Acostei à noite, no seu leito estrelado
Nela tentei uma paz que se me amotinava por entre os dedos
Olhei-a passiva, na sua serenidade singular que nos preenche mesmo contra vontade e entreguei-me àquele cenário idílico
Esperei que me acolhesse nos seus braços e me arrebatasse num destemido voo rumo a paragens que ninguém lhe conhece
Aguardei horas, dias ali fiquei, à mercê do que tinha idealizado para alguém como eu
Deixei de ser quem era e por tempo que nem contei de mim me ausentei
Persegui apenas aquilo com que a mente me brindava e nesse estado enlevado fiquei
À noite juntou-se-lhe o mar num festim que me teve sempre a mim por iguaria
Uma e outra a conspirarem a coberto da lua que se fez cheia, agora prenha de mim, ao relento, alumiando-me um caminho que não era para mim
Eu queria a noite e queria o mar e queria as duas emprenhar, os seus corações conquistar, fazê-las minhas todas as noites, mesmo as que não se banhavam na imensa luz da lua
Tentei que a vida fosse minha, agora que lhe conquistara as rainhas, mas ela negou-se
Haveria de viver à sua margem, cansado de tentar atalhos onde tentava entendê-la, sugar-lhe as razões com que me vergastava em troca
Nunca se me confessou, orgulhosa de quem era e sempre seria, sem mim a seu lado
Fui castigado, fui pela vida odiado e dela nem nunca um vislumbre de paixão que me fosse a salvação
A vida que eu queria, tentei-a com a noite, tentei-a com o mar
Nunca a tive, nunca me foi refúgio, mesmo no instante derradeiro, quando me viu naufragar 

Lá longe

por migalhas, em 16.06.08

Era como se fosse sábado sem saber que o era.
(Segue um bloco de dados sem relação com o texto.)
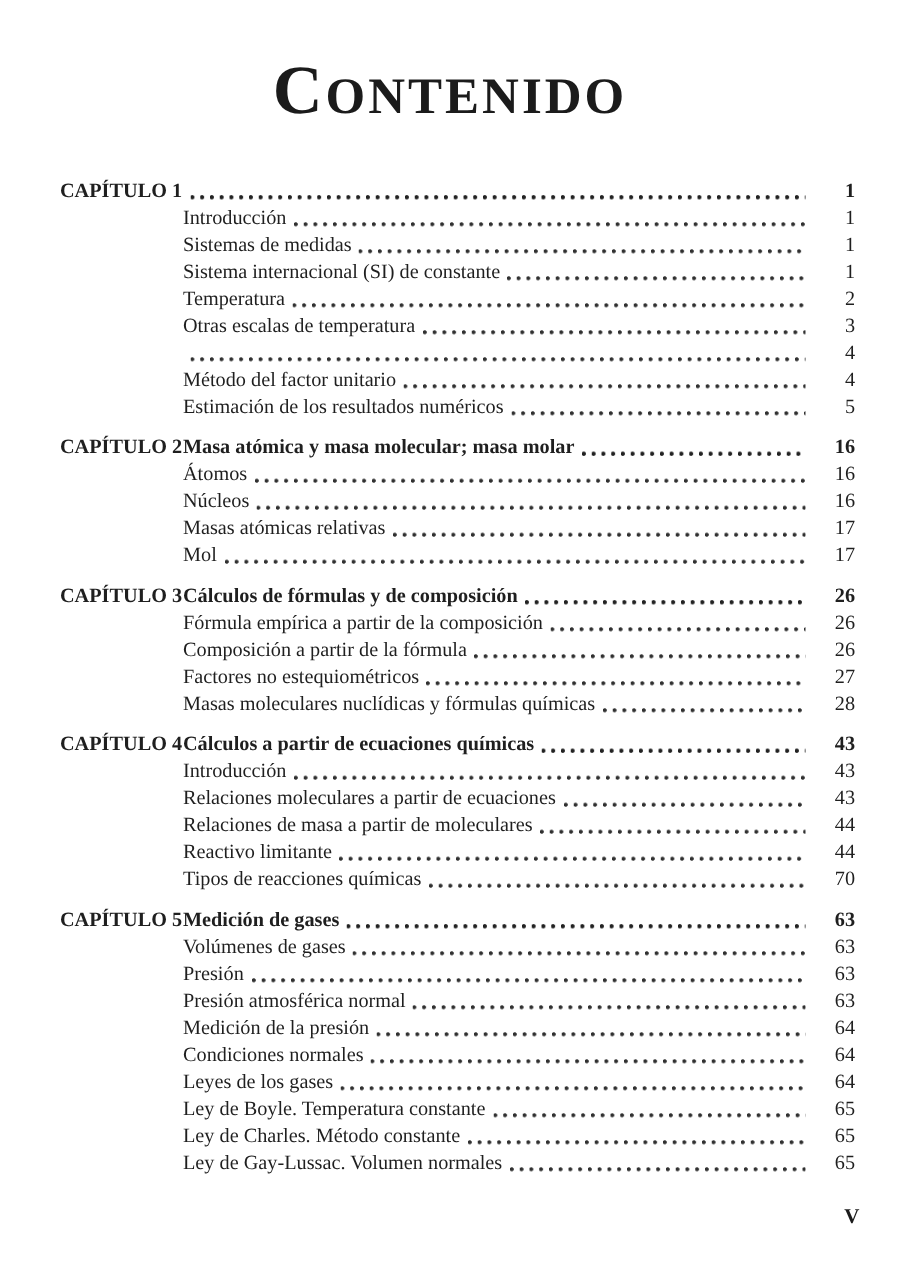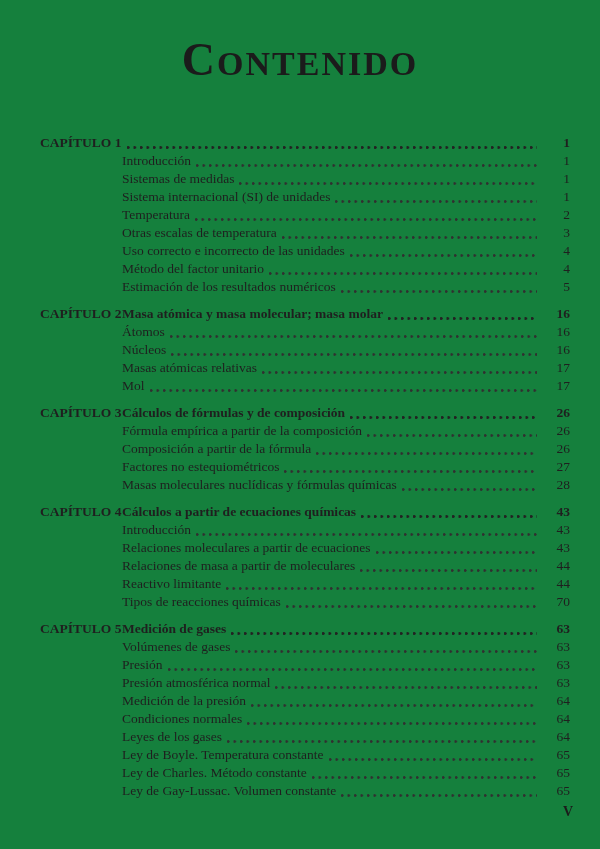--- a/index.html
+++ b/index.html
@@ -12,7 +12,7 @@
     width: 600px;
     height: 849px;
     margin: 0 auto;
-    background: #15803d;
+    background: #ffffff;
     color: #1f1f1f;
     font-family: "Liberation Serif", serif;
     overflow: hidden;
A surpresa por detrás das horas que se adivinhavam ao virar daquela esquina inundada de incertezas.

Como o som que antecede o acidente, num destino desgovernado de rumo já sem retorno.

O estômago preso num nó que se socorre de um fôlego que me foge e com ele todo o ar.

Acordar envolto num mar de suor, afogado numa humidade que me tolda os movimento e saber que tenho de a viver.

E depois seguir com os dias, um após outro, num passo trôpego, arrastado.

E depois saber que era o sonho que me mantinha vivo e não o acordar para a crua realidade.

Saber tudo isto e ainda assim vestir-lhe a pele.

Quando tudo o que queria era ser esse sonho, para sempre sonhado e lembrado naquelas paragens tão inalcansáveis que nem em sonhos.

Lá longe, de tudo, do que é a realidade desperta.